Antoine PÉRAN, que l’on a notamment pu déjà entendre dans des créations comme POBL’ B’AR MACHIN[E] de la Kreizh Breizh Akademi#6 et dans le projet transculturel LYRA, initié par l’association Konstelacio, livre sur cet album une musique certes sevrée à la culture populaire mais aucunement attachée à des recettes prémâchées ; une musique qui n’a d’autre cadre que l’évasion à travers les sentiers buissonniers menant de la ruralité à la modalité, explorant des motifs et des grilles harmoniques dont les interstices autorisent quelques improvisations subreptices.
La flûte traversière s’y exprime tantôt en solo, tantôt en duo ou en trio avec quelques sensibilités artistiques attenantes à l’univers d’Antoine PÉRAN. Entre deux monologues en mode musard, la flûte traversière d’Antoine PÉRAN fait donc quelques rencontres, et converse à voix basse avec la contrebasse de Jonathan CASERTA, dialogue avec l’accordéon de Tim LE NET (son collègue du QUATUOR POISSON-CHAT), salue chaleureusement la clarinette basse d’Étienne CABARET et échange à la dérobée (mais pas de Guingamp !) avec la guitare électrique d’Antoine LAHAY.
Si les voix de ces Aubes nébuleuses sont majoritairement instrumentales, elles ne se ferment pas complètement à la présence du verbe, dûment trié et sélectionné pour sa capacité à suggérer les choses plutôt qu’à les expliquer. Ainsi, on peut entendre Gildas LE BUHÉ égrener quelques mots bretons pour détourner un chemin, ou encore Faustine AUDEBERT arrêter les larmes avec quelques mots d’anglais empruntés à un classique de Mal WALDRON.
Écrites dans les Monts d’Arrée durant le confinement strict du printemps 2020, les compositions d’Antoine PÉRAN ont ce goût de la solitude partagée, des têtes-à-têtes distanciés et pourtant substantiels, et des baguenauderies poétiques qui n’ont besoin d’aucune attestation de sortie pour aller respirer, et faire respirer des horizons impalpables.

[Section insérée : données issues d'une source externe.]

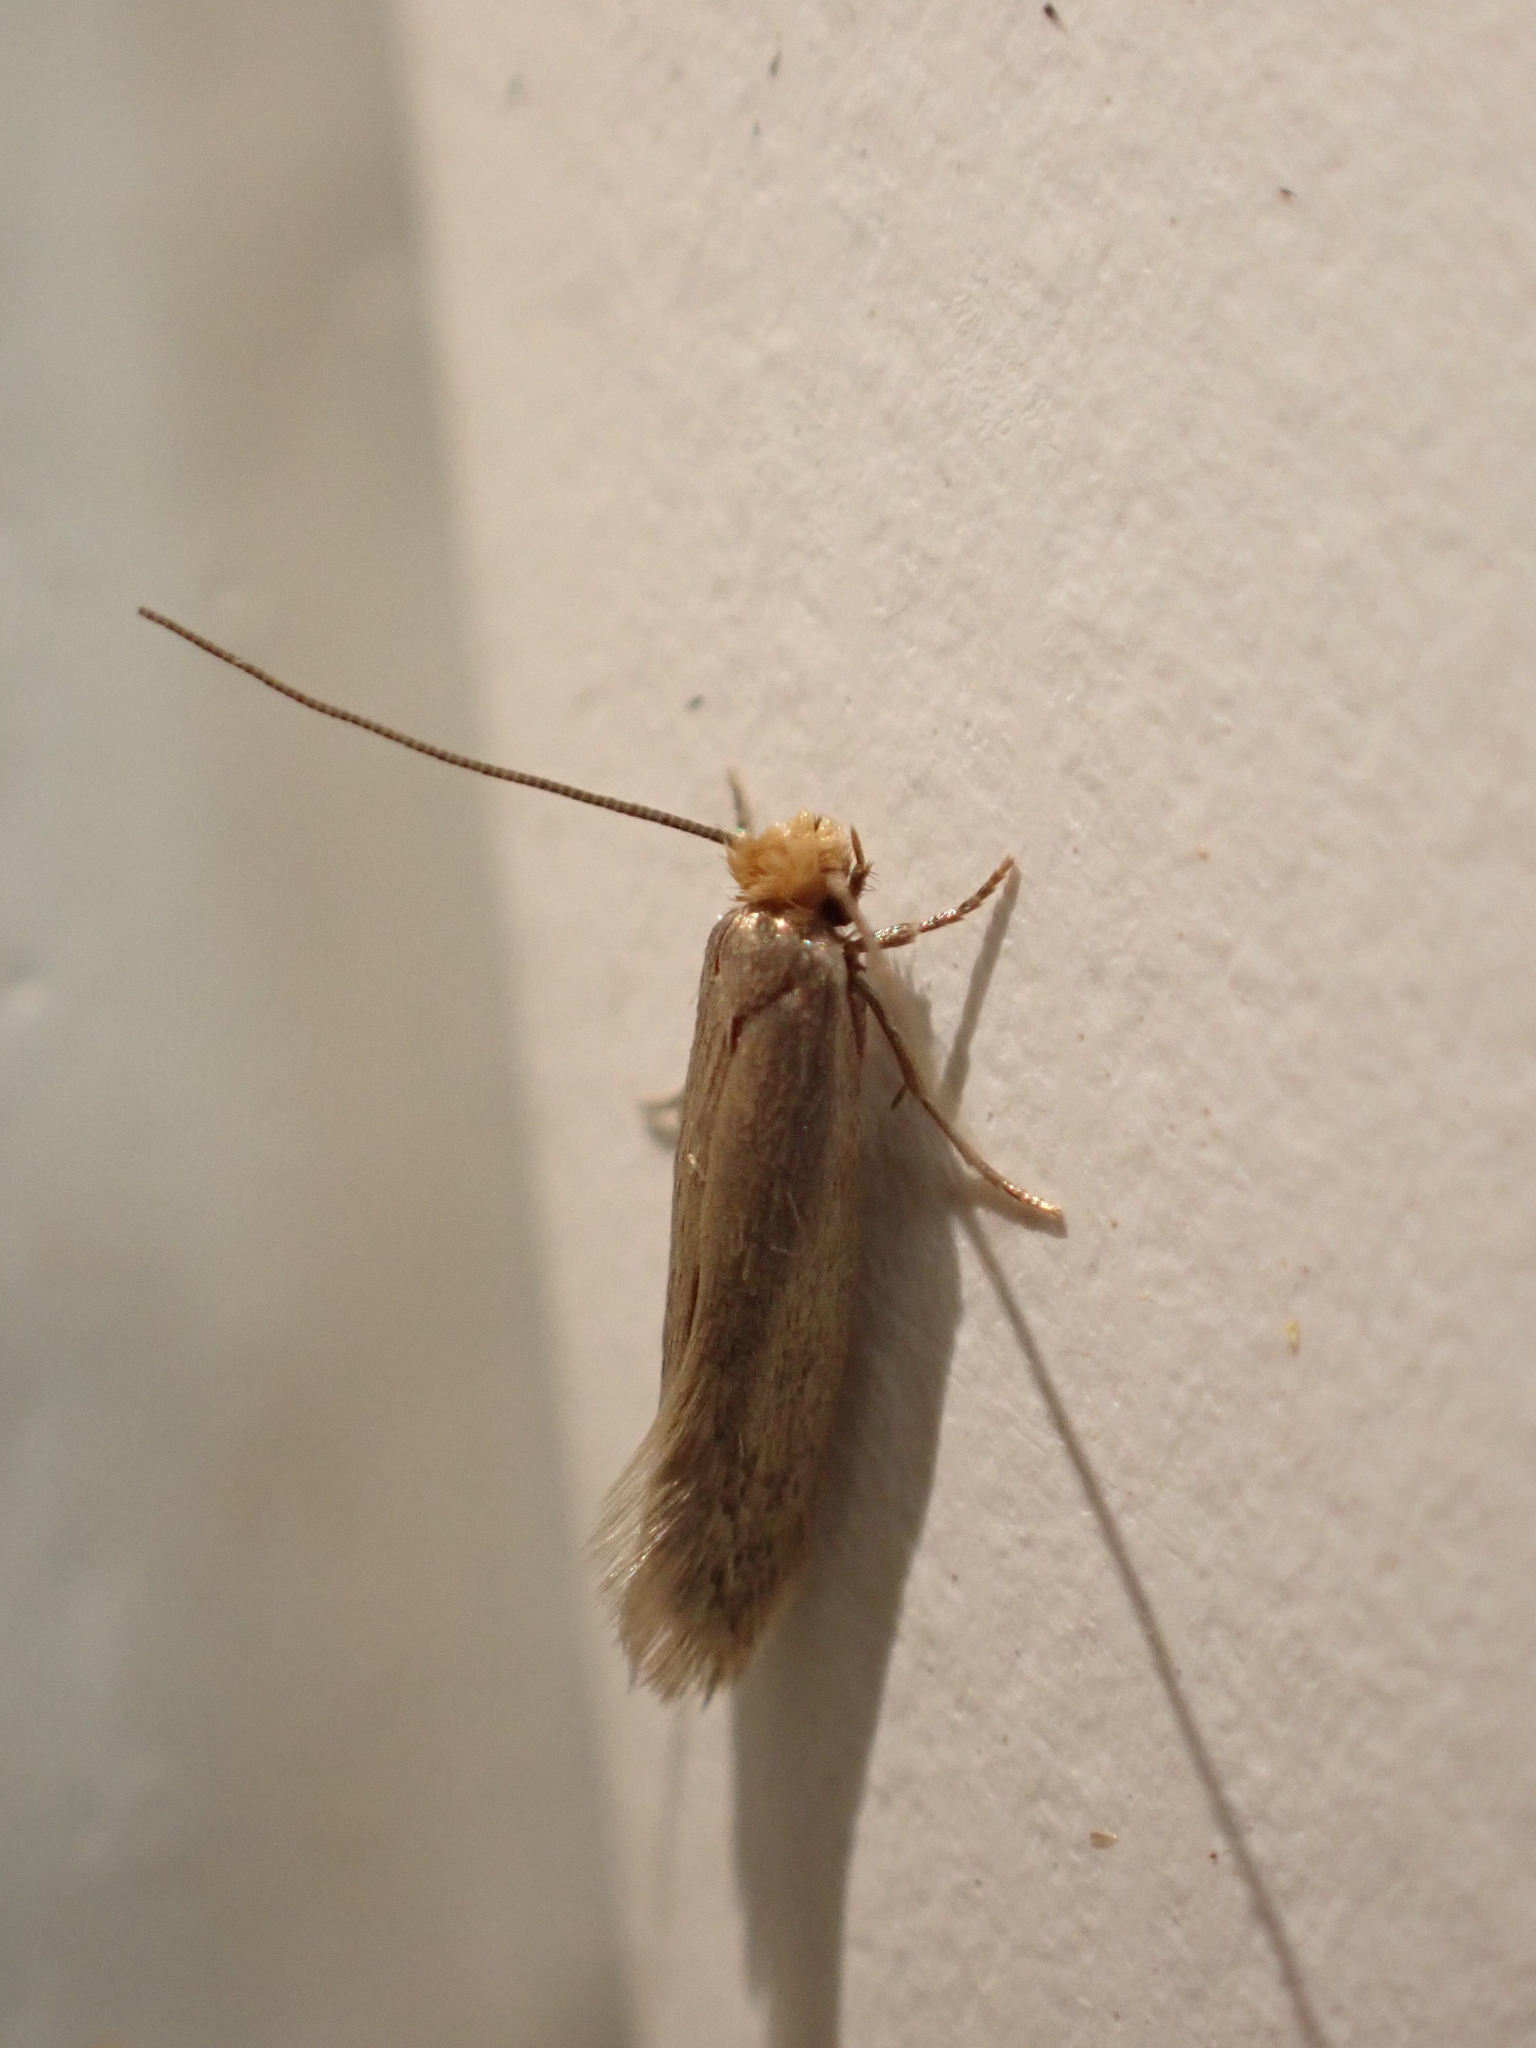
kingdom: Animalia
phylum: Arthropoda
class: Insecta
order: Lepidoptera
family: Tineidae
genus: Tineola
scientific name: Tineola bisselliella
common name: Webbing clothes moth
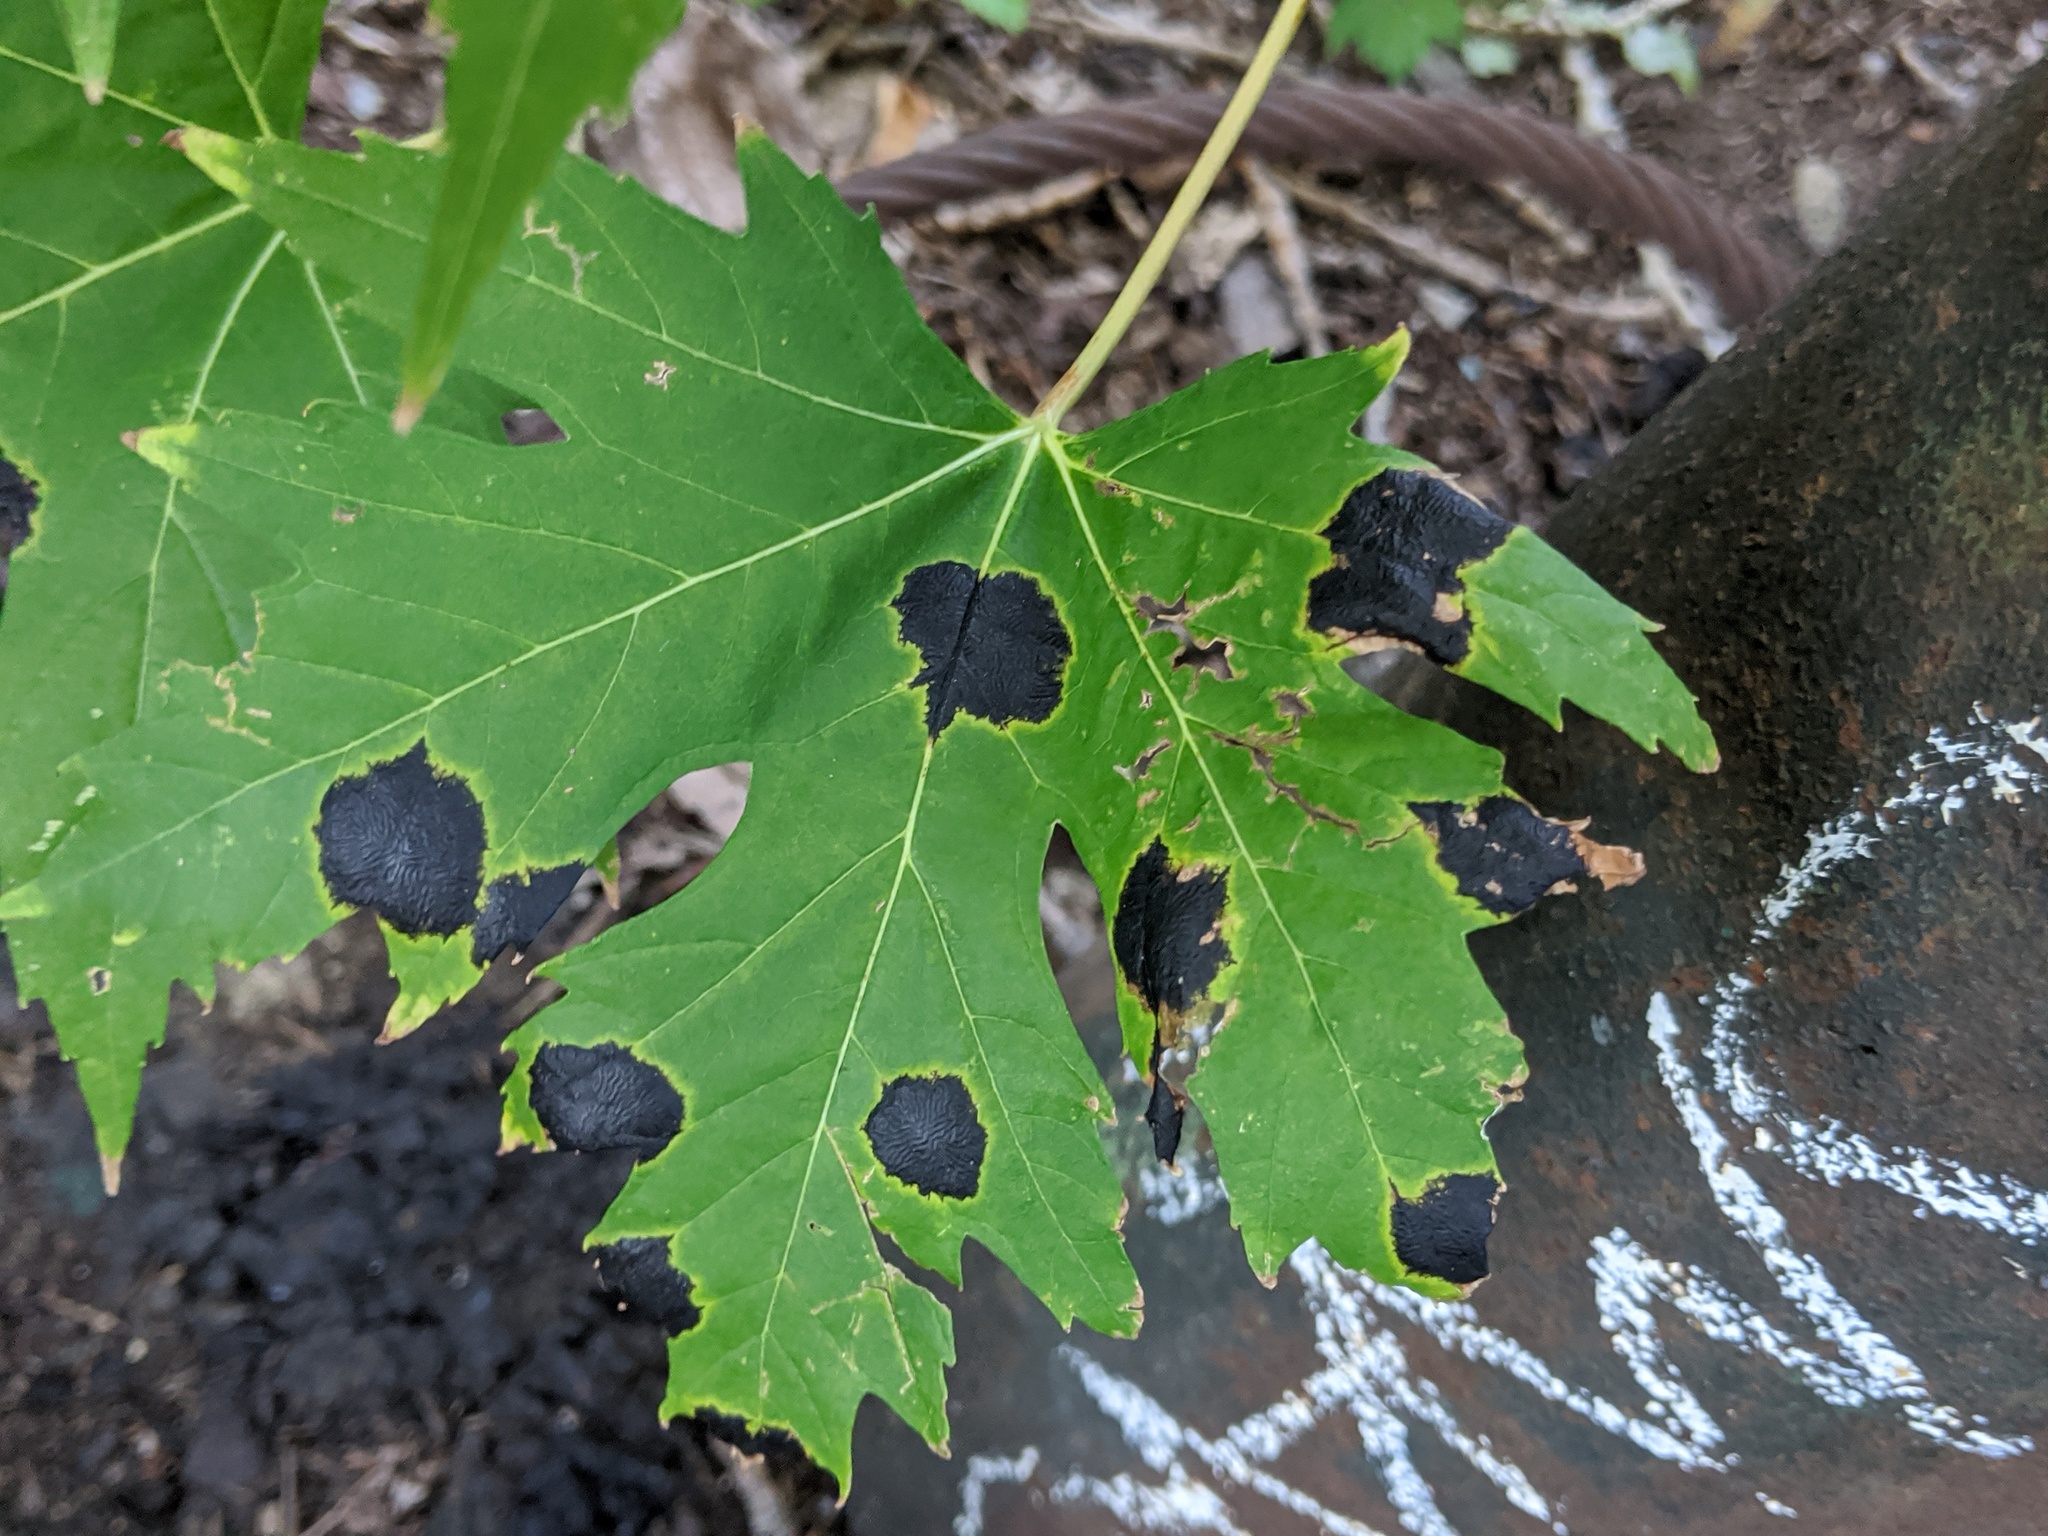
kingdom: Fungi
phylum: Ascomycota
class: Leotiomycetes
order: Rhytismatales
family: Rhytismataceae
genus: Rhytisma
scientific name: Rhytisma americanum
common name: American tar spot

Les Aubes nébuleuses explorent ainsi une gamme de sensations en prise directe avec la rêverie diurne, ce qui, en ces temps de marche forcée, pourrait passer pour une outrecuidante jacquerie. Mais la liberté d’expression ne s’épanouit-elle pas mieux dans ces instants funambulesques où le point du jour, tout juste naissant et encore timide et gauche, est encore imprégné des saveurs et des parfums des visions nocturnes ? Avançant sur des pistes hors zone où des rêves amphibies dévalent en cascade jusqu’à la façade atlantique, ces Aubes nébuleuses démontrent que les arrêts sur le temps favorisent la découverte d’espaces enchanteurs autrement essentiels.